Growth of the #StopSucking Movement

In July 2018, Seattle became the first major US city to ban single-use plastic straws and utensils in food service settings.  San Francisco quickly followed suit in August 2018, passing an ordinance that bans bars, restaurants, and retailers from selling and distributing single-use plastic and bio-plastic straws, stirrers, utensils, and other similar items.  The ordinance also bans the use of takeout containers treated with fluorinated chemicals and requires that all single-use foodware and accessories must be recyclable or compostable.  The list of US cities that have approved similar ordinances outlawing plastic straws and/or related single-use plastic items also includes the California cities of San Luis Obispo, Santa Cruz, Santa Barbara, Oakland, Manhattan Beach, and Malibu; Miami Beach and Fort Myers Beach, among other coastal cities in Florida; and Monmouth Beach in New Jersey.  Furthermore, both New York City and Washington DC have proposed bills focused on reducing the use of plastic straws, while California and Hawaii are contemplating state-wide bans on plastic straws.

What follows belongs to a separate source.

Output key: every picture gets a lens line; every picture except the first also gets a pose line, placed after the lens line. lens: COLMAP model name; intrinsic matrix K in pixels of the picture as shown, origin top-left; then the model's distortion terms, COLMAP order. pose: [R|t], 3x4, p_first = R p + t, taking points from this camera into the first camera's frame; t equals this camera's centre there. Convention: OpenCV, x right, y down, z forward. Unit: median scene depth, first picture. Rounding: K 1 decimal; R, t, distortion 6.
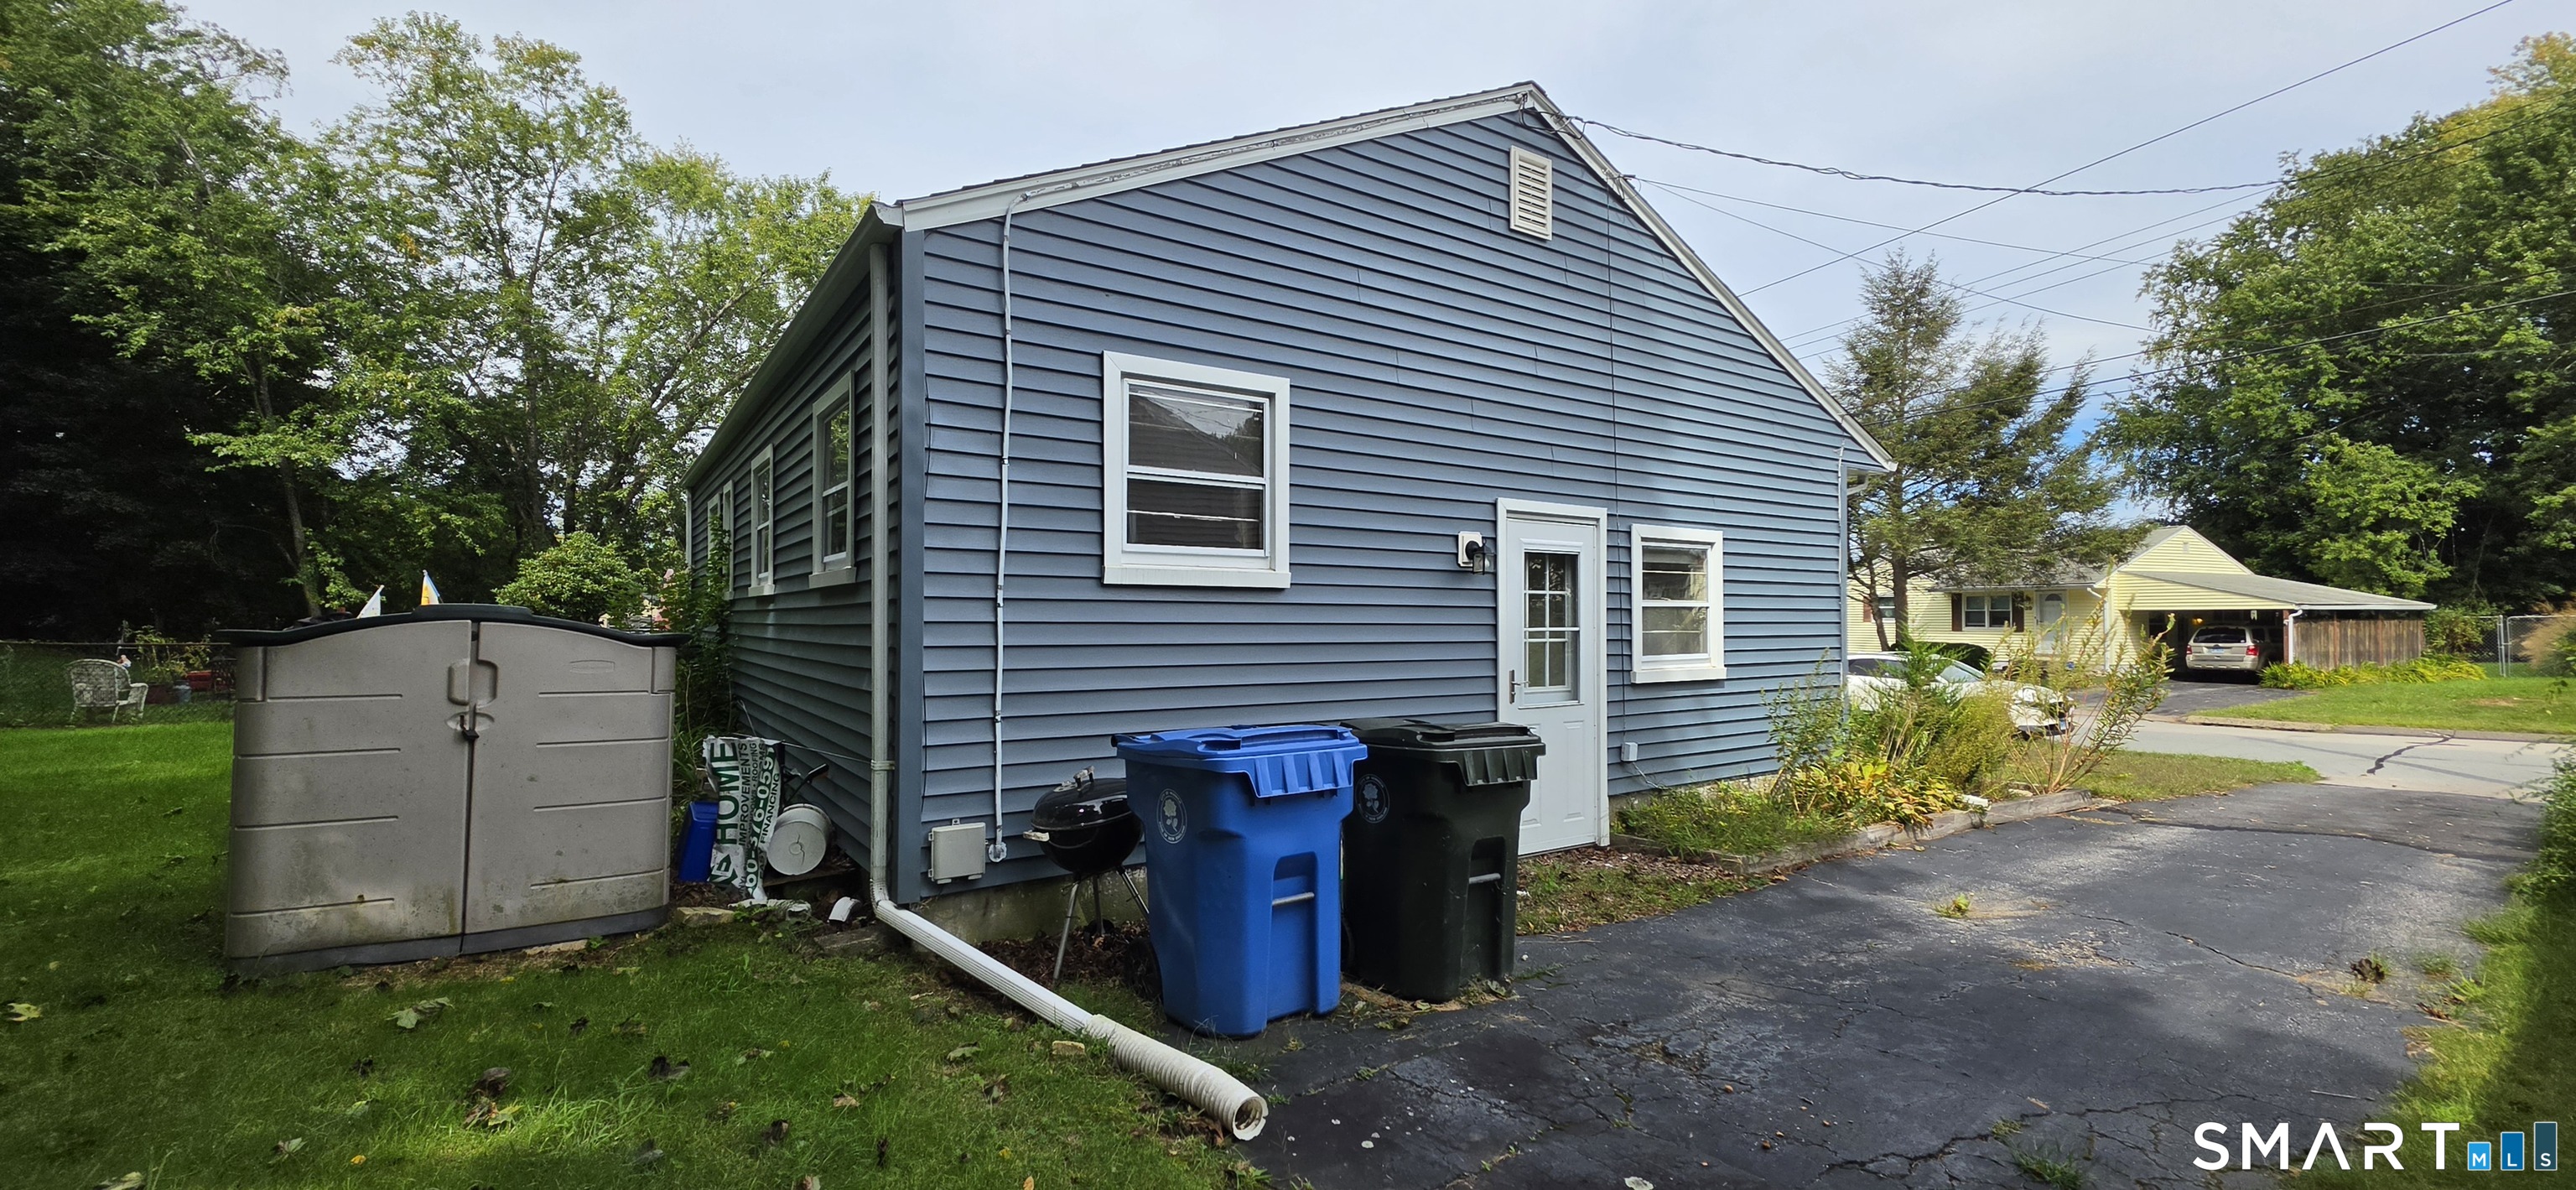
lens RADIAL K [[1048.0, 0, 1288.0], [0, 1048.0, 595.0], [0, 0, 1]] dist [0.014713, -0.000090]
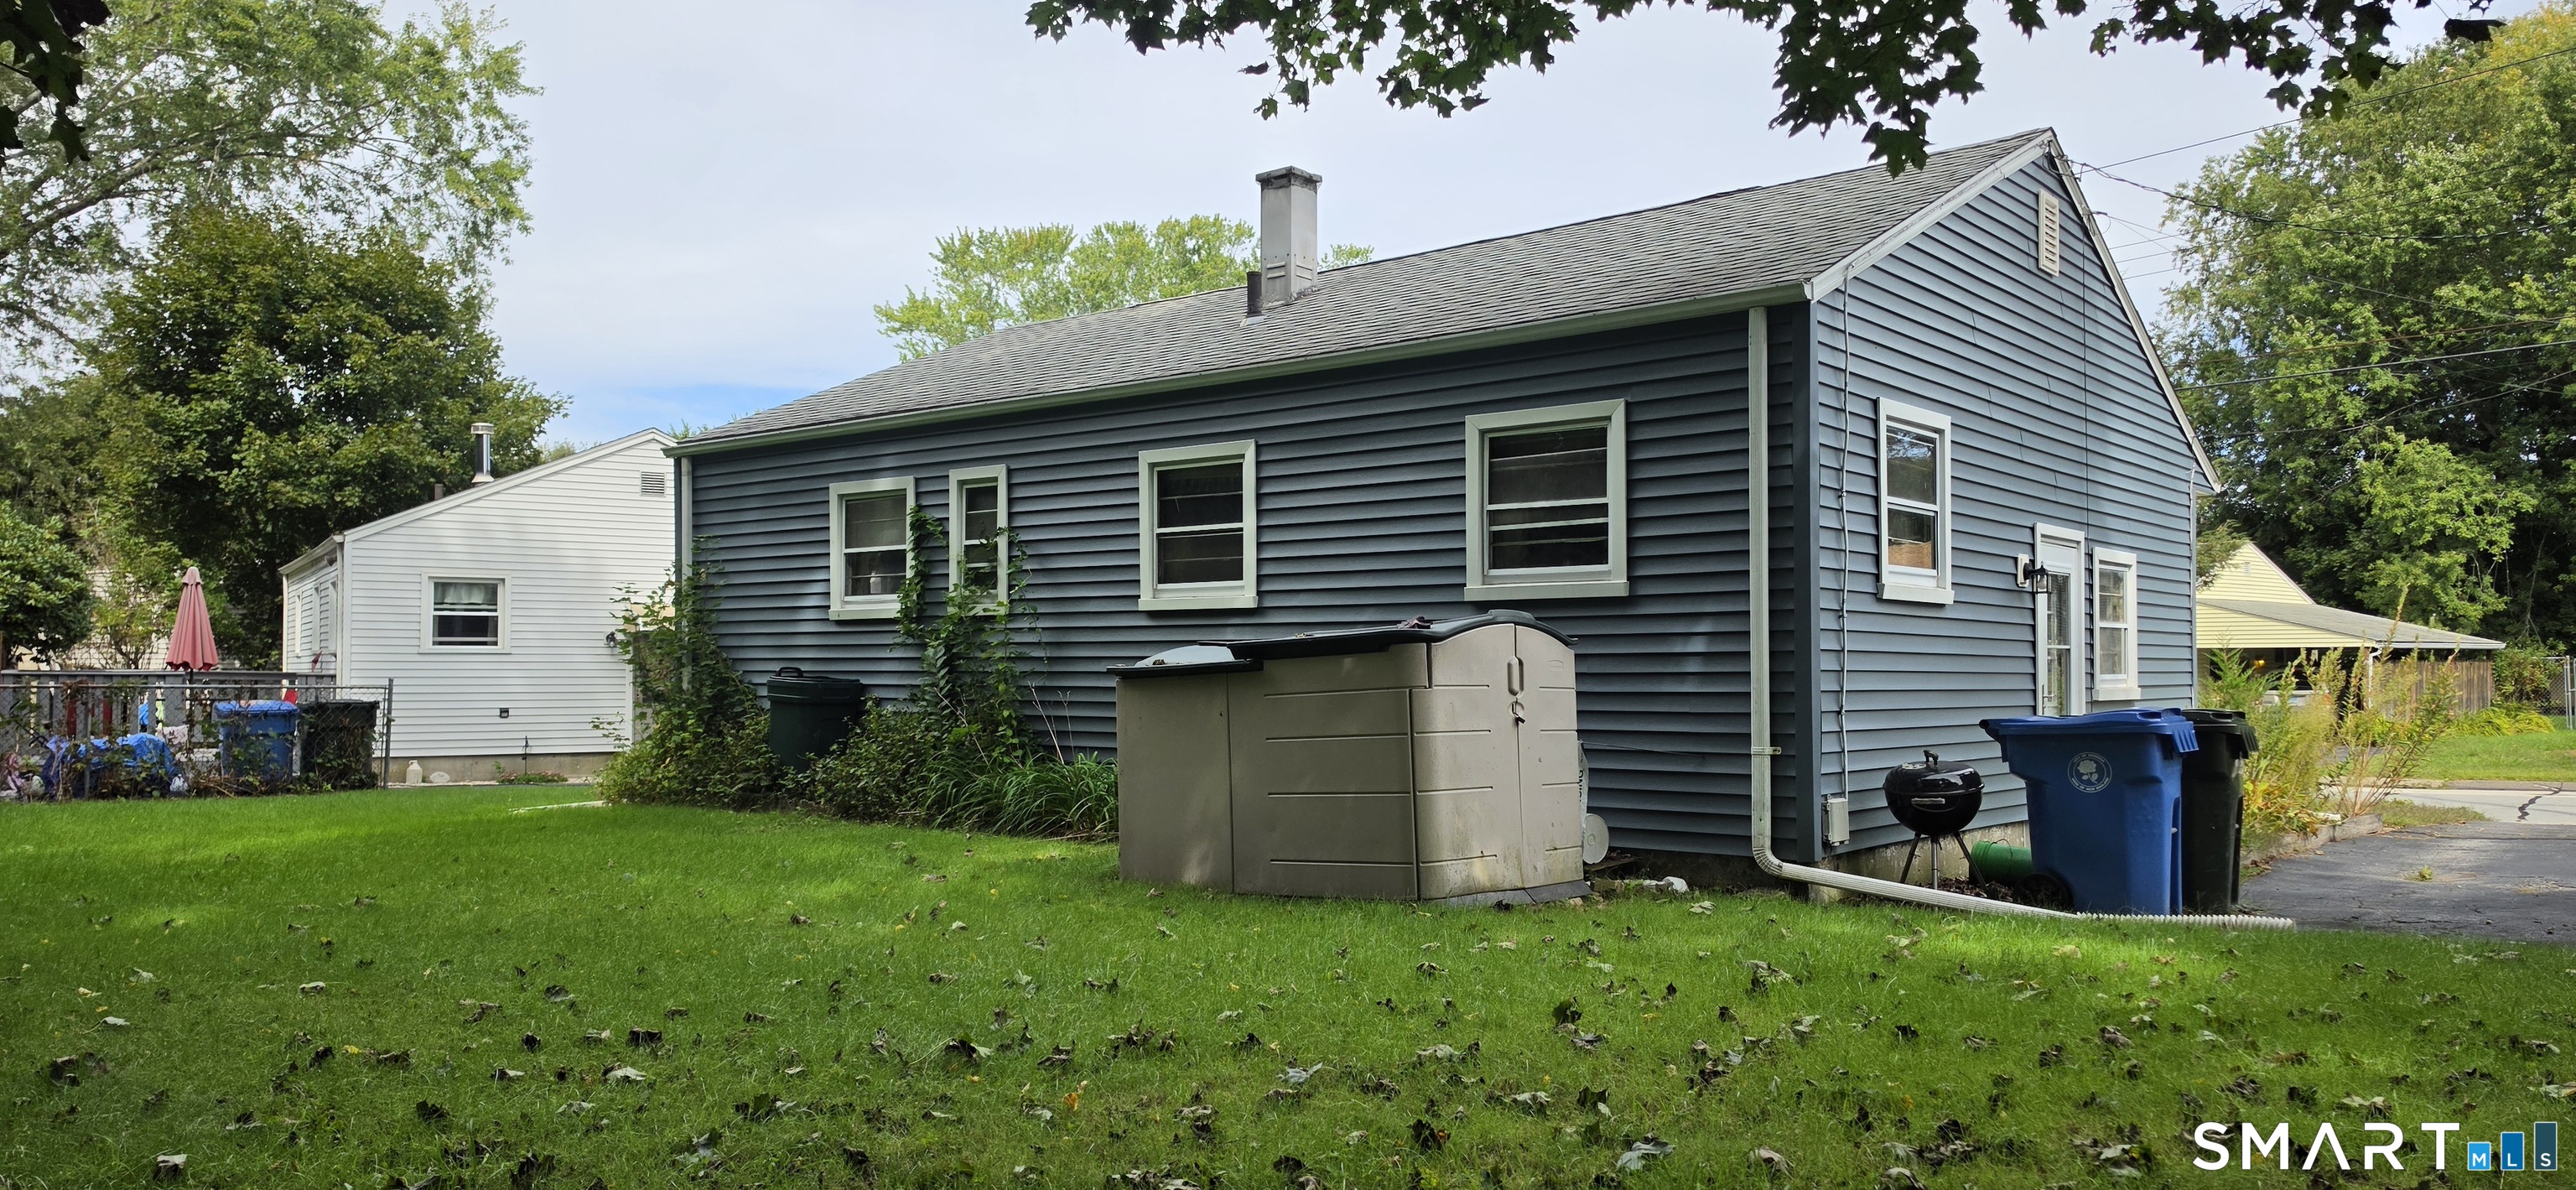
lens RADIAL K [[1847.3, 0, 1290.8], [0, 1847.3, 620.3], [0, 0, 1]] dist [0.052540, -0.005108]
pose [[0.959140, 0.007500, 0.282833, -0.199133], [-0.006457, 0.999968, -0.004619, 0.003825], [-0.282859, 0.002604, 0.959158, -0.112783]]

The anti-straw movement continued to gain traction throughout the country as numerous high-profile corporations joined the crusade by promising to phase out single-use plastic straws over the next several years.  Within the past few months, coffee retailer Starbucks declared its commitment to reducing environmental plastic pollution by eliminating single-use plastic straws from its stores worldwide by 2020, and fast-food giant McDonald's announced plans to test plastic straw alternatives at certain US locations this year.  Major hotel chains, including Marriott and Hyatt, have pledged to remove plastic straws, among other disposable plastic items, from their properties around the globe over the next year or so.  Additionally, Walt Disney and SeaWorld have vowed to eliminate plastic straws at the majority of their theme parks.  The list of corporate participants also includes major food service companies like Bon Appétit Management and Aramark, which have both expressed their commitment to significantly decrease the amount of single-use disposable plastics distributed across their operations; Royal Caribbean, which will stop providing plastic straws on its 50 cruise ships by the end of 2018; and American Airlines and Alaska Airlines, which both plan to replace single-use plastic straws and drink stirrers with more sustainable alternatives on flights and in their airports.


Drawing the Short Straw

The plastic straw bans have faced opposition from the disabled community, as well as from disability advocates.  In general, these groups feel the bans overlook the needs of individuals with disabilities that reduce mouth control or cause biting, in addition to those who require straws to drink because they are unable to lift a cup to their mouths.  In response to this pushback, many establishments will still have straws – typically biodegradable plastic or paper types – available upon request for those who need them.  However, it is important to note here that straws made from alternative materials may not always be an effective option for individuals with certain disabilities

In addition to the concerns expressed by the disabled community, Starbucks has experienced some backlash regarding the potential environmental impact of its plastic straw ban and subsequent introduction of a sippy cup-like lid as an alternative.  The new strawless lid reportedly uses more plastic than the company’s standard lid/straw option; and is made of polypropylene, a material the US can no longer export to China for recycling.


The Last Straw

Will banning single-use plastic straws help clean up the ocean or solve all of our plastic pollution woes?  No, not necessarily – plastic straws only account for around 0.03% of total plastic waste by mass.  Does this mean the bans should be abandoned?  No, not necessarily – plastic straws may just be the tip of the trash iceberg, but the anti-straw movement and its associated public awareness campaigns may result in a positive spillover effect that guides overall corporate and consumer behavior toward more sustainable consumption.  The plastic straw bans may also lay the groundwork for larger commitments to reduce global plastic pollution and for the adoption of improved plastic recycling practices around the world.  Sit back and drink that in for a moment – minus the plastic straw.